== Passage to read
T
The Phantom
- Jan 1, 1970
- 0
Tell us what happened.
Setting up the tanh amplifier with a maximum voltage gain of 5 was a
failure, because the output saturated at 7 volts and I was trying for a
+- 10 volt peak capability. I had to go below about a peak gain of 3
before the output exceeded 10 voltes before saturating, and at that
compression factor, the view wasn't worth the climb.
My latest version has a peak tanh voltage gain of 3.75 and parallels
the tanh function with a linear gain of 1/4, for a peak voltage gain of
4 (to give me two extra effective A/D bits for small signals) so that
once the tanh output saturates around +-9 volts, the gain falls to no
lower than 1/4, effectively throwing away 2 bits of resolution for the
largest signals. This looks quite good. This is a better
approximation of a sort of symmetrical reciprocal gainfunction that
would provide a constant relative resolution over the broadest voltage
range.
I will post some graphs of calculated versus test data and the A/D
resolution (both absolute and relative) on abse, tonight.
Phil said:Came in late because I've been in a wheat field in northern France for a
week. Diff amps can have the effects of extrinsic emitter resistance
taken out by applying a little bit of positive feedback to the
bases--but it's hard to adjust unless you have some definite null
indication. This turns out to be very useful in laser noise cancellers,
where it can get you another 20-30 dB SNR at high photocurrents.
There's a picture at
http://users.bestweb.net/~hobbs/canceller/noisecan.pdf, top of P. 912.
Not really applicable to my circuit, I think, but a good reference
paper. Thanks.
Jim said:Finally had time to add linear asymptotes, all nicely temperature
compensated....
I have redrawn and simulated your circuit and think I, at least
superficially, understand what you are doing. I think your thermistor
does all the temperature canceling. It looks like Q3 and Q4
contribute no temperature sensitive effect, because their emitter
currents are controlled in a high gain feedback loop. If this is
right, I assume I could replace Q3 and Q4 and their opamps with a
linear addition of the input to a subtracter that is used to combine
the currents from Q1 and Q2 and still have a compensated design.
====
== Provided records
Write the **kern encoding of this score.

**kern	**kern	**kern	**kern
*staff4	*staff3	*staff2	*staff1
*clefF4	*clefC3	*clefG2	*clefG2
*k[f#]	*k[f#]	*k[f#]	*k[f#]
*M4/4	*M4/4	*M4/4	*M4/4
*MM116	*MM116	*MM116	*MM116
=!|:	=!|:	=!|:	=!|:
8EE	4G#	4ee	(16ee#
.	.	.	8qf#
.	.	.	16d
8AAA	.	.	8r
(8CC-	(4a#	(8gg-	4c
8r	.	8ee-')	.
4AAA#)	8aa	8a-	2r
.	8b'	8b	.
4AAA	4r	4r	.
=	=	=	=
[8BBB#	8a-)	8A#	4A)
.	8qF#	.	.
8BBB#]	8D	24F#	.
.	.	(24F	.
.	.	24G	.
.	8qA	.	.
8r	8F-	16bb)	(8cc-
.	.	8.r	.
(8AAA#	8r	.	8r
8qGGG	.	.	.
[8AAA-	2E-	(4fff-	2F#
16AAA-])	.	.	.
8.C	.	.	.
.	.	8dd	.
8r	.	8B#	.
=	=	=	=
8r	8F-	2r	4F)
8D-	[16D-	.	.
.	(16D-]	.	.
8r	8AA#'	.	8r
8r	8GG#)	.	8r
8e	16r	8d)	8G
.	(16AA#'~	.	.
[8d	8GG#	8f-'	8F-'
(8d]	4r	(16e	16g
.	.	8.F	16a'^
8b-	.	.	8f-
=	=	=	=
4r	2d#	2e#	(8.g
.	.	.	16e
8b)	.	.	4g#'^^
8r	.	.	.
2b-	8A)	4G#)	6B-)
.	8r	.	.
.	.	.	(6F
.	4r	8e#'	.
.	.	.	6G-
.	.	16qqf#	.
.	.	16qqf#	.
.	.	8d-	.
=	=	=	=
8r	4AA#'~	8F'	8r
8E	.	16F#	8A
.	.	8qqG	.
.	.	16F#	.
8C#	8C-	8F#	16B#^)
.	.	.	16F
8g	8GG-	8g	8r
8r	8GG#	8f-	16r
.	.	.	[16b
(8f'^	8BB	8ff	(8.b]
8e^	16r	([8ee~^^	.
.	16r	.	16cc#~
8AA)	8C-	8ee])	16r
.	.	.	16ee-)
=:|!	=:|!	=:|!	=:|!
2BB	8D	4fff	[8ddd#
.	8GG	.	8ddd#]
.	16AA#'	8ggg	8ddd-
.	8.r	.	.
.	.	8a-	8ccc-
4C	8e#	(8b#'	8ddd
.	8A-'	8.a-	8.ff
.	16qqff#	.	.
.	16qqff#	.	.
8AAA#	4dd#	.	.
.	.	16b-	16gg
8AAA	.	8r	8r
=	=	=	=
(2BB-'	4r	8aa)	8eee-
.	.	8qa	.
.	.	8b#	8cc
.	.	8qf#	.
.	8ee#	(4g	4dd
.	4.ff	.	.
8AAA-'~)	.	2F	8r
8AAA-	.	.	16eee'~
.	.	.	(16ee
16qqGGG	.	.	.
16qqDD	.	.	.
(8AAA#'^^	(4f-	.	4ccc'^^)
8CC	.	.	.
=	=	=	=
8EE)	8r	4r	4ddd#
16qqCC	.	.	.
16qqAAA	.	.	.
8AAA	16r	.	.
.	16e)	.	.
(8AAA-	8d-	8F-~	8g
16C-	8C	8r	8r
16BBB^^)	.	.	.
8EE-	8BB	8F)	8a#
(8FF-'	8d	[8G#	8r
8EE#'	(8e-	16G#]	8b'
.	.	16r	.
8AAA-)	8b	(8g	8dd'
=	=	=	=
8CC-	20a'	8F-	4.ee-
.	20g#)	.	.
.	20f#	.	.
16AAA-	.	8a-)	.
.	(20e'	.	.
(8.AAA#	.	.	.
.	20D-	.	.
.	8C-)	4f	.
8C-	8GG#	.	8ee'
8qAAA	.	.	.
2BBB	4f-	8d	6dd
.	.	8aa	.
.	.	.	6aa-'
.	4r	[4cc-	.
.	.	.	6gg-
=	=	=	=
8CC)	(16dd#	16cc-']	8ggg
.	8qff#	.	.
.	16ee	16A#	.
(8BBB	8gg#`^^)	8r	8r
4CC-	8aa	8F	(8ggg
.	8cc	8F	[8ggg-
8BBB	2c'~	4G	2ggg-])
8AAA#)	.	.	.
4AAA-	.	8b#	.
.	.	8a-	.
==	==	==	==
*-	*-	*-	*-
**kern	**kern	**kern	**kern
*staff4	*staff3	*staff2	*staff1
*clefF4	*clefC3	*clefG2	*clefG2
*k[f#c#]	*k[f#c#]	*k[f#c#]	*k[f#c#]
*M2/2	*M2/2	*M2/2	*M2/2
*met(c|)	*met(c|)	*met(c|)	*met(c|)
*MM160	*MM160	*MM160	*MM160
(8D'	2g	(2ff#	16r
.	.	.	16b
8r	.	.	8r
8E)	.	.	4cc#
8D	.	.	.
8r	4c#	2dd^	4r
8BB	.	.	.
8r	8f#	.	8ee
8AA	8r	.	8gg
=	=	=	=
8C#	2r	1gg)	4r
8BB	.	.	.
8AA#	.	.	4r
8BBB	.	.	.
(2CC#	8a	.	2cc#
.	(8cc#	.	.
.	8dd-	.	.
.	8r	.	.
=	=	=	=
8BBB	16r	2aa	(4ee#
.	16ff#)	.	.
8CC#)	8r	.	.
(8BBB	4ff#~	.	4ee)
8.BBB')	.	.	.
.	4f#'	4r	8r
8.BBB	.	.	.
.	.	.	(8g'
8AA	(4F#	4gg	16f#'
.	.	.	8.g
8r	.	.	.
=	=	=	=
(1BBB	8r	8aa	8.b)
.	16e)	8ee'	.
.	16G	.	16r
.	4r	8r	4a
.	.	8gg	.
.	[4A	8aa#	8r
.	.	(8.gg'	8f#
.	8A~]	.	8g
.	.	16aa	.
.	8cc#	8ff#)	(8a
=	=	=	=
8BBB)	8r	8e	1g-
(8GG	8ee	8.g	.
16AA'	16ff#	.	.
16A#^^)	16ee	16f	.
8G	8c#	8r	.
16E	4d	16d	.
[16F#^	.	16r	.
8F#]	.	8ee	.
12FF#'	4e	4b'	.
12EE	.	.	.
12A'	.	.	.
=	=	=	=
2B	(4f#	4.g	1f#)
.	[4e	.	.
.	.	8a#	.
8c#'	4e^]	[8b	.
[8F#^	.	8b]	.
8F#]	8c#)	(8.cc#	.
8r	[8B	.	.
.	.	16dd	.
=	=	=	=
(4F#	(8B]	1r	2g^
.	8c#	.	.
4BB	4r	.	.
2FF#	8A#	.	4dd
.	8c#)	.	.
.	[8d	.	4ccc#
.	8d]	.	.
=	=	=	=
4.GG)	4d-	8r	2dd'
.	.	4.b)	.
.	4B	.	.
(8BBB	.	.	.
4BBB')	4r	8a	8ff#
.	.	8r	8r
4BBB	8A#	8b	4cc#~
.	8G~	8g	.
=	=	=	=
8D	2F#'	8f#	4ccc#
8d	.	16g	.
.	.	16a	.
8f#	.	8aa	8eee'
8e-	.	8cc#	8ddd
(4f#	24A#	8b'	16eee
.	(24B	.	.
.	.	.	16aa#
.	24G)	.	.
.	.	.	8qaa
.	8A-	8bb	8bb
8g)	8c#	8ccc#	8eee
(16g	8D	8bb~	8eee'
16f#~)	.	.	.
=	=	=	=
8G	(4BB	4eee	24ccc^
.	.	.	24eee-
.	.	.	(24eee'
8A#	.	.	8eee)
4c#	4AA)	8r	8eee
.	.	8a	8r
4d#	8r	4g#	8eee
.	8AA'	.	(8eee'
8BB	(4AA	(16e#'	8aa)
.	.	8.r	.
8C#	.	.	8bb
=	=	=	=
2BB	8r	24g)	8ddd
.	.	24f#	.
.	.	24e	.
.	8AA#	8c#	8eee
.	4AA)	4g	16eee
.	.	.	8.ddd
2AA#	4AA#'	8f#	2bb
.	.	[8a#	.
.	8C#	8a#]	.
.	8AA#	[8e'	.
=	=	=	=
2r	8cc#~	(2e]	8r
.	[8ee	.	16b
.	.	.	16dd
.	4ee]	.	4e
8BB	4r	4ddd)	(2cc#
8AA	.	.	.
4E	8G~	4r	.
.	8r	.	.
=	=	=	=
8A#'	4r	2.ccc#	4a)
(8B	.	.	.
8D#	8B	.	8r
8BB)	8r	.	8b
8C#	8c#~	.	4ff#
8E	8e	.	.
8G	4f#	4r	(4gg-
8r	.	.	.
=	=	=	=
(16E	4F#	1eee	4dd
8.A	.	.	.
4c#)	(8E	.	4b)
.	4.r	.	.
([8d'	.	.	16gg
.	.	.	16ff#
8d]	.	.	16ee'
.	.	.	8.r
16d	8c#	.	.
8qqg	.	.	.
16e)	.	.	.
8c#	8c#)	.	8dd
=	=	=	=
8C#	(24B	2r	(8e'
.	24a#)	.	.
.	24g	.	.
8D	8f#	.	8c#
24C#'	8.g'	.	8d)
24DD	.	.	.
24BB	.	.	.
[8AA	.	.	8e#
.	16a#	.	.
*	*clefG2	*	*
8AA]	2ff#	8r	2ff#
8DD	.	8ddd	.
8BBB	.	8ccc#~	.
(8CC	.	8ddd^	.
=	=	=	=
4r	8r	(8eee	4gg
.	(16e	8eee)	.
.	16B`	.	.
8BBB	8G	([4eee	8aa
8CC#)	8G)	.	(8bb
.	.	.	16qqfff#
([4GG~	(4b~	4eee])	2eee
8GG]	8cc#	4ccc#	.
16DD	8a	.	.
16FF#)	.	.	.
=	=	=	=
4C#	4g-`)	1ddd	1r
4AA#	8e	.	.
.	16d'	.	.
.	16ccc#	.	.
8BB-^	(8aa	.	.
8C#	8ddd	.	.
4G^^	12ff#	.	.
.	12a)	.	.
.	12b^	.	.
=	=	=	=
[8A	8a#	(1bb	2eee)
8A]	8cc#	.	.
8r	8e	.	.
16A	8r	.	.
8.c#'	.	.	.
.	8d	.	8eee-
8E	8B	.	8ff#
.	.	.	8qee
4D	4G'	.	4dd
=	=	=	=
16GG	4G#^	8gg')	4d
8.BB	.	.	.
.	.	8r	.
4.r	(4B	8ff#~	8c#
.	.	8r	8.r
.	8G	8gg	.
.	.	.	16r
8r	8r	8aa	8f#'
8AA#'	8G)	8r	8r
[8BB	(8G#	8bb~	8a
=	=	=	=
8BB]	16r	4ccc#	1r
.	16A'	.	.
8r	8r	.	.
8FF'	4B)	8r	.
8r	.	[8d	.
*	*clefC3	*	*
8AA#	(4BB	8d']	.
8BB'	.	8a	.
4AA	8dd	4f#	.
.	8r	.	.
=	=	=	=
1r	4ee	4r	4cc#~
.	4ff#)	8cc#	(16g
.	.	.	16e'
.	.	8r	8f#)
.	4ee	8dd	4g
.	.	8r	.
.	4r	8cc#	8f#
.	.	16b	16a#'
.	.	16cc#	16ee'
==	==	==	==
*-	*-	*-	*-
====
## Work to be completed
According to the forum thread, at what voltage did the output saturate when the tanh amplifier was set up with a maximum voltage gain of 5? The material comes from a different source than the forum thread.

## Final answer
At 7 volts.